Just three NFL teams have won a Super Bowl after losing one the year before, and only one of them, the 2018-19 New England Patriots, has accomplished that feat in the last half-century. There’s a reason that trite, Hollywood-style narrative plays out so rarely: No matter how talented and deep a team might be, it’s exhausting to come that close to winning everything and fall short. It’s difficult enough to produce the outstanding performances and enjoy the good fortune that make one Super Bowl run possible. Matching or improving on them is inherently harder.
Why? Because there is a greater chance for imperfections or bad luck or runoff, and the effects of those flaws tend to magnify over time. Think Dr. Ian Malcolm’s “chaos theory” in Jurassic Park.
Kelce, Graham, Lane Johnson, and Fletcher Cox are a year older. Will A.J. Brown and DeVonta Smith continue holding their tongues about who’s getting the ball and how frequently they’re getting it? Will Reddick rack up 19 sacks again? Brian Johnson and Sean Desai have one season worth of NFL coordinating experience between them. Isaac Seumalo and Javon Hargrave will not be easily replaced.
The most imposing obstacle, though, promises to be not who is or isn’t playing for the Eagles but who will be playing against them. Last season, against the three best quarterbacks they faced, the Eagles benefited from some favorable conditions. Trevor Lawrence committed five turnovers amid a rainstorm at Lincoln Financial Field. Rodgers left the Eagles’ 40-33 victory over the Packers early because of an injury. Dak Prescott missed the first Eagles-Cowboys game.
This regular season promises to be something different, a true gauntlet: Patrick Mahomes and the Chiefs; Rodgers and the Jets; Josh Allen and the Bills; Prescott (twice, one would assume) and the Cowboys; Matthew Stafford and the Rams; Geno Smith and the Seahawks; Tua Tagovailoa and the Dolphins; Kirk Cousins and the Vikings; the 49ers, who might have figured out their QB situation by the time they come here in early December.
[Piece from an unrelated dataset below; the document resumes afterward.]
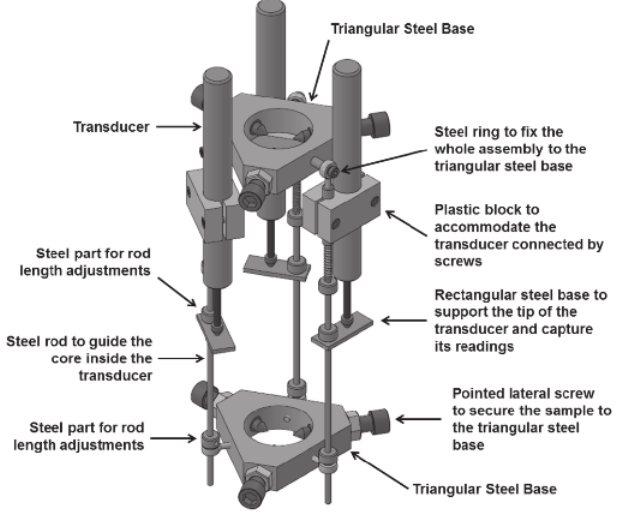
the apparatus used in test method 3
With that schedule, the Eagles could be just as good this season as they were last season … and have a worse record. They could finish 12-5 or 11-6 and have fans and media asking themselves, What the hell is wrong with this team? Given these circumstances, if the Eagles merely return to the Super Bowl, never mind win it, it would be as great an achievement as any in their history. Set your standards and expectations accordingly.